AS the building industry continues to deal with the fallout of businesses going bust the McGowan Government has announced a review to improve security of payments for subcontractors.
At the same time the Housing Industry Association says a predicted increase in housing starts during the next five years means more needs to be done to support apprentices, training and local jobs.
On Friday, February 23 the government said it would establish an industry advisory group and its first meeting with industry stakeholders was to be held on Monday, March 26.
Commerce and Industrial Relations Minister Bill Johnston said once established the industry advisory group would carry out an inquiry based on five terms of reference (see terms of reference below).
He said it would consider amendments to the Building Services (Registration) Act 2011 and the need for new or amending legislation to provide fairer contracting practices.
Other reforms for consideration include introducing trust arrangements to protect funds owed down the contracting chain, in case a head contractor experiences financial difficulty.
The industry advisory group will be chaired by John Fiocco, who Mr Johnson said was experienced in commercial and contract law, with East Metropolitan MLC Matthew Swinbourn to assist him.

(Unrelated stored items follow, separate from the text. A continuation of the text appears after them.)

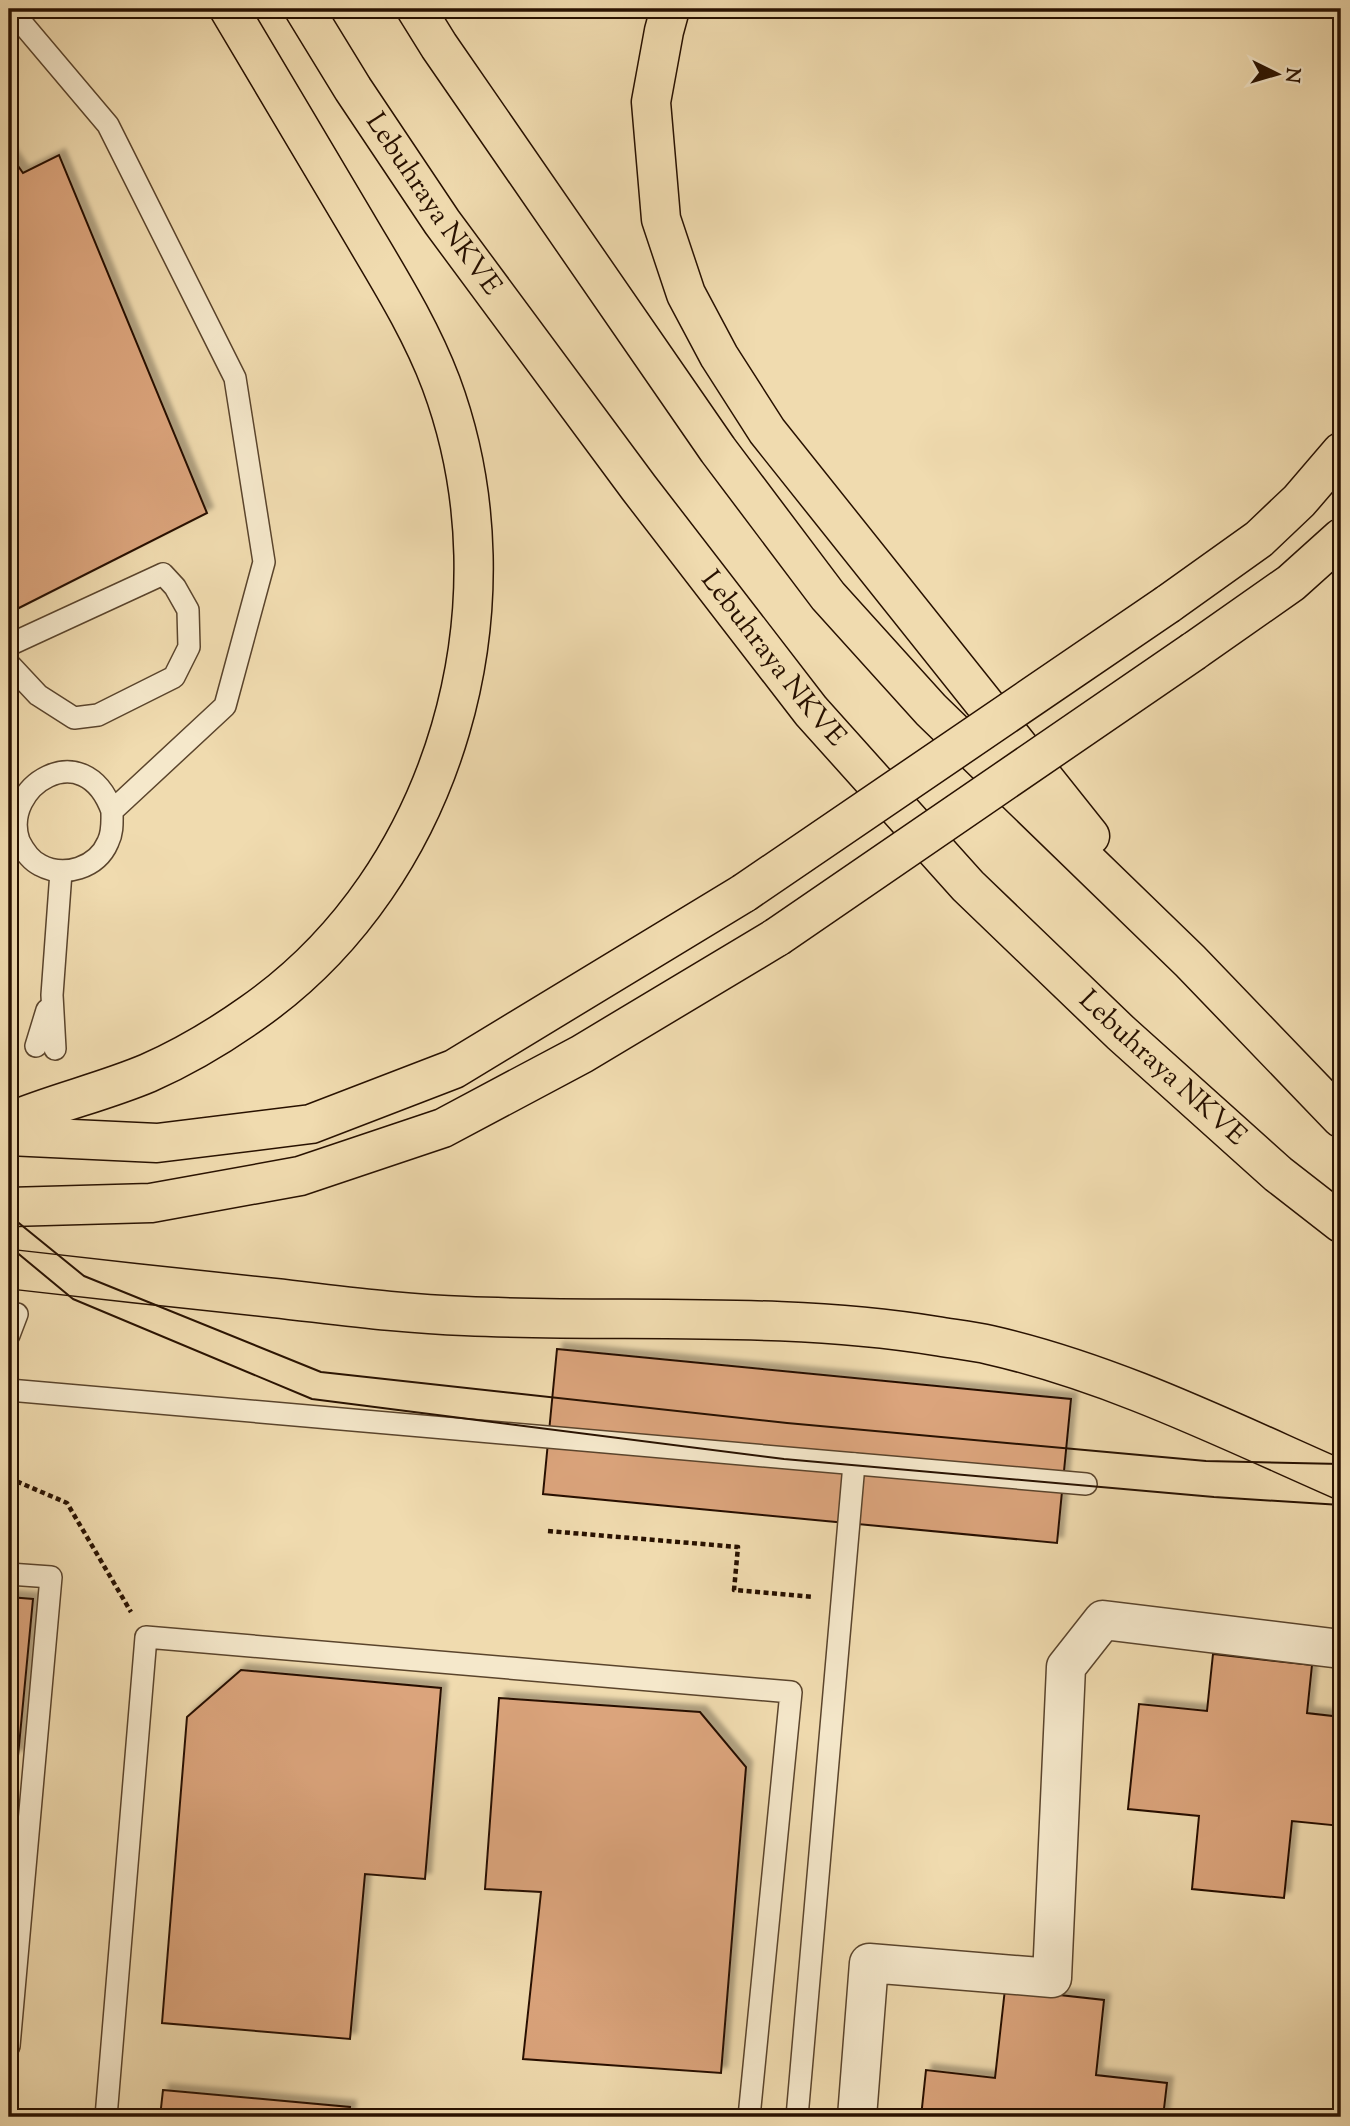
<svg xmlns="http://www.w3.org/2000/svg" width="1350" height="2126" font-family="'Sorts Mill Goudy',serif">
  <defs>
    <filter id="shadow"><feDropShadow dx="6" dy="-6" stdDeviation="2" flood-color="#0004"/></filter>
  </defs>
  <rect width="100%" height="100%" fill="#f0dbaf"/>
  <filter id="stains"><feTurbulence type="fractalNoise" baseFrequency=".00286" numOctaves="4"/><feColorMatrix values="0 0 0 0 .2 0 0 0 0 .09 0 0 0 0 .02 0 0 0 .5 -.17"/></filter>
  <radialGradient id="worn" r=".72"><stop offset=".6" stop-color="#630" stop-opacity="0"/><stop offset="1" stop-color="#630" stop-opacity=".3"/></radialGradient>
  <g fill="#dba47c" stroke="#281100" stroke-width="2" filter="url(#shadow)">
    <path d="M9 153 23 173 59 155 207 513 9 613Z"/>
    <path d="M557 1349 1071 1399 1057 1543 543 1494Z"/>
    <path d="M9 1597 33 1599 18 1756 9 1755Z"/>
    <path d="M1213 1654 1312 1665 1307 1713 1341 1717V1826L1292 1821 1284 1898 1192 1889 1199 1816 1128 1809 1139 1704 1207 1711Z"/>
    <path d="M241 1670 441 1688 425 1879 365 1874 350 2039 162 2023 187 1717Z"/>
    <path d="M499 1698 700 1712 746 1767 721 2073 523 2059 541 1892 485 1889Z"/>
    <path d="M1005 1989 1104 2000 1096 2075 1167 2083 1163 2117H921L926 2070 995 2078Z"/>
    <path d="M163 2090 350 2107 349 2117H160Z"/>
  </g>
  <g fill="none" stroke-linecap="round" stroke-linejoin="round">
    <g stroke="#5a442c" stroke-width="24">
      <g id="lane">
        <path d="M10 9 108 125 235 378 264 562 225 706 112 811C112 822 113 832 108 842 97 868 64 878 40 865 30 860 24 851 19 841 0 787 84 733 112 811"/>
        <path d="M9 645 163 574 175 587 188 610 189 647 174 677 98 715 74 718 38 695 9 664"/>
        <path d="M36 1046 47 1010"/>
        <path d="M55 1049 52 995 61 872"/>
        <path d="M9 1335 17 1314"/>
        <path d="M9 1390 1086 1484"/>
        <path d="M9 1574 51 1577 9 2046"/>
        <path d="M106 2117 146 1637 791 1692 749 2117"/>
        <path d="M797 2117 854 1464"/>
      </g>
    </g>
    <g stroke="#5a442c" stroke-width="41">
      <path id="street" d="M857 2117 869 1963 1052 1978 1066 1667 1103 1620 1341 1649"/>
    </g>
    <g stroke="#281100" stroke-width="41">
      <g id="highway">
        <path id="s1" d="M304 9 353 89 442 222 639 488 811 711 968 886 1121 1033 1278 1174 1341 1223"/>
        <path d="M416 9 439 46 718 450 828 596 931 710 1190 961 1341 1118"/>
        <path d="M670 9 664 31 651 102 661 219 686 294 719 356 767 431 1090 836"/>
        <path d="M1168 604 1259 539 1299 501 1341 452"/>
        <path d="M1194 651 1291 583 1341 538"/>
        <path d="M9 1122C54 1103 103 1092 148 1073 184 1057 221 1035 252 1013 447 877 523 603 441 383 419 325 386 274 355 221 313 150 271 80 229 9"/>
        <path d="M9 1136 157 1143 311 1124 454 1069 744 893"/>
        <path d="M9 1207 151 1203 300 1176 443 1128 582 1054 777 937"/>
        <path d="M9 1269C97 1279 186 1289 274 1298 337 1305 401 1314 465 1316 622 1323 780 1311 936 1336 954 1339 973 1341 990 1345 1113 1373 1227 1430 1341 1480"/>
      </g>
    </g>
    <g stroke="#281100" stroke-width="4.5" stroke-dasharray="5 3.5" stroke-linecap="butt">
      <path d="M9 1478 67 1503 131 1612"/>
      <path d="M548 1531 738 1547 734 1590 814 1597"/>
    </g>
    <use href="#lane" stroke="#f5e8cb" stroke-width="21"/>
    <use href="#street" stroke="#f5e8cb" stroke-width="38"/>
    <use href="#highway" stroke="#f0dbaf" stroke-width="38"/>
    <g stroke="#281100" stroke-width="2">
      <path d="M9 1215 84 1276 321 1372 787 1423 1206 1461 1341 1464"/>
      <path d="M9 1246 73 1299 312 1399 784 1459 1214 1497 1341 1505"/>
    </g>
    <g stroke="#281100" stroke-width="41" stroke-linecap="butt">
      <g id="highway-bridge">
        <path d="M744 893 1168 604"/>
        <path d="M777 937 1194 651"/>
      </g>
    </g>
    <use href="#highway-bridge" stroke="#f0dbaf" stroke-width="38"/>
  </g>
  <g text-anchor="middle" dominant-baseline="central" stroke-width="6" stroke-linejoin="round" paint-order="stroke">
    <g font-size="28" fill="#281100" stroke="#f5e8cb">
      <text stroke="none"><textPath href="#s1" startOffset="234">Lebuhraya NKVE</textPath></text>
      <text stroke="none"><textPath href="#s1" startOffset="802">Lebuhraya NKVE</textPath></text>
      <text stroke="none"><textPath href="#s1" startOffset="1368">Lebuhraya NKVE</textPath></text>
    </g>
  </g>
  <rect width="1350" height="2126" fill="none" stroke="#f0dbaf" stroke-width="35"/>
  <rect x="10" y="10" width="1329" height="2105" fill="none" stroke="#281100" stroke-width="3.5"/>
  <rect x="18" y="18" width="1315" height="2091" fill="none" stroke="#281100" stroke-width="2"/>
  <g transform="translate(1277 74) rotate(95)" stroke="#f5e8cb" stroke-width="5" paint-order="stroke">
  <path d="M0-5L12 26L0 18L-12 26Z" fill="#281100"/>
  <text y="-10" font-size="19" font-weight="bold" text-anchor="middle" fill="#281100">N</text>
  </g>
  <rect width="100%" height="100%" filter="url(#stains)"/>
  <rect width="100%" height="100%" fill="url(#worn)"/>
</svg>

Meanwhile, Housing Industry Association WA executive director John Gelavis said as the building and construction industry was slowly recovering it was important to maintain a building and construction workforce to support the levels of construction required and not have a repeat of the past where skill shortages affected the industry and housing affordability.”
“HIA forecasts indicate that new housing commencements will increase from 19,230 in 2018-19 to 23,270, in 2020-2021 as well as the construction of other major infrastructure projects, which will require an increase in skilled trades such as bricklayers, roof carpenters, plumbers and electricians,’’ he said.
Mr Gelavis said the downturn in the state economy had led to a decrease in apprenticeships in the building construction trades so a focus on local jobs was critical.
“A step in the right direction is the recent policy announcement by the state government of the Jobs Bill, which will support local content and provide a boost to jobs in WA.
“HIA has had a long history of supporting local jobs and local apprentices in Western Australia and recently HIA has been approved by the federal government to deliver its Australian Government Specialist Mentoring for Australian Apprenticeship (ISMAA) program.
“This program will assist in ensuring those who commence an apprenticeship have a greater chance for completion.
“HIA believes more needs to be done to support apprentices, training and local jobs and continues to advocate further support through its policy manifesto – Housing Western Australians.
“Initiatives such as reform to the Construction Industry Training Fund Levy, improving incentives for apprentices, supporting mature age apprentices, supporting group training organisations and further training funding in the VET sector would have a significant impact.’’
Terms of reference for the industry advisory group
- Whether amendments should be made to the Building Services (Registration) Act 2011 to:
- introduce a demerit point system (or other appropriate power) to sanction registered builders that do not pay debts owed to subcontractors and suppliers in a timely manner, or engage in behaviour designed to dissuade a subcontractor or supplier from enforcing their rights under security of payment legislation;
- require applicants for registration as a builder to demonstrate sufficient managerial and business acumen qualifications; and
- place greater limits on the ability of directors of failed building companies to obtain a new building contractor registration.
- Consider the need for new or amended legislation to provide fairer contracting practices in the industry by:
- regulating dealings with retention amounts withheld under construction contracts, including mandating maximum amounts and time periods for release;
- introducing defined processes for calculating deductions from payment claims made under construction contracts;
- introducing defined procedures relating to variations and appropriate sanctions where variation costs have not been approved prior to work commencing;
- simplifying and standardising construction contracts by mandating minimum documentation requirements;
- prohibiting unfair terms and implying certain reasonable terms into construction contracts; and
- mandating the use of standard form construction contracts.
- Whether improvements can be made to the rapid adjudication process under the Construction Contracts Act 2004 to:
- assist subcontractors and suppliers with small value disputes use the adjudication process; and
- improve the compliance framework and standards for registered adjudicators.
- Whether statutory trust arrangements should be introduced to protect monies owed to subcontractors in the event a head contractor on the project experiences financial difficulty, and, if so, a preferred model for such trust arrangements.
- Consider any alternative and/or complementary reforms or measures which will improve fairness and security of payment for subcontractors and suppliers in the building and construction industry.
In addition, there may be further issues that warrant consideration which the IAG is at liberty to identify and consider. This may include findings made by recent reviews into payment issues in the building and construction industry completed by the Commonwealth and State and Territory governments.
The industry advisory group should, as far as practicable, identify any negative impacts or additional regulatory burden that may arise in connection with any recommended reform, which may be the subject to a regulatory impact assessment at a later date.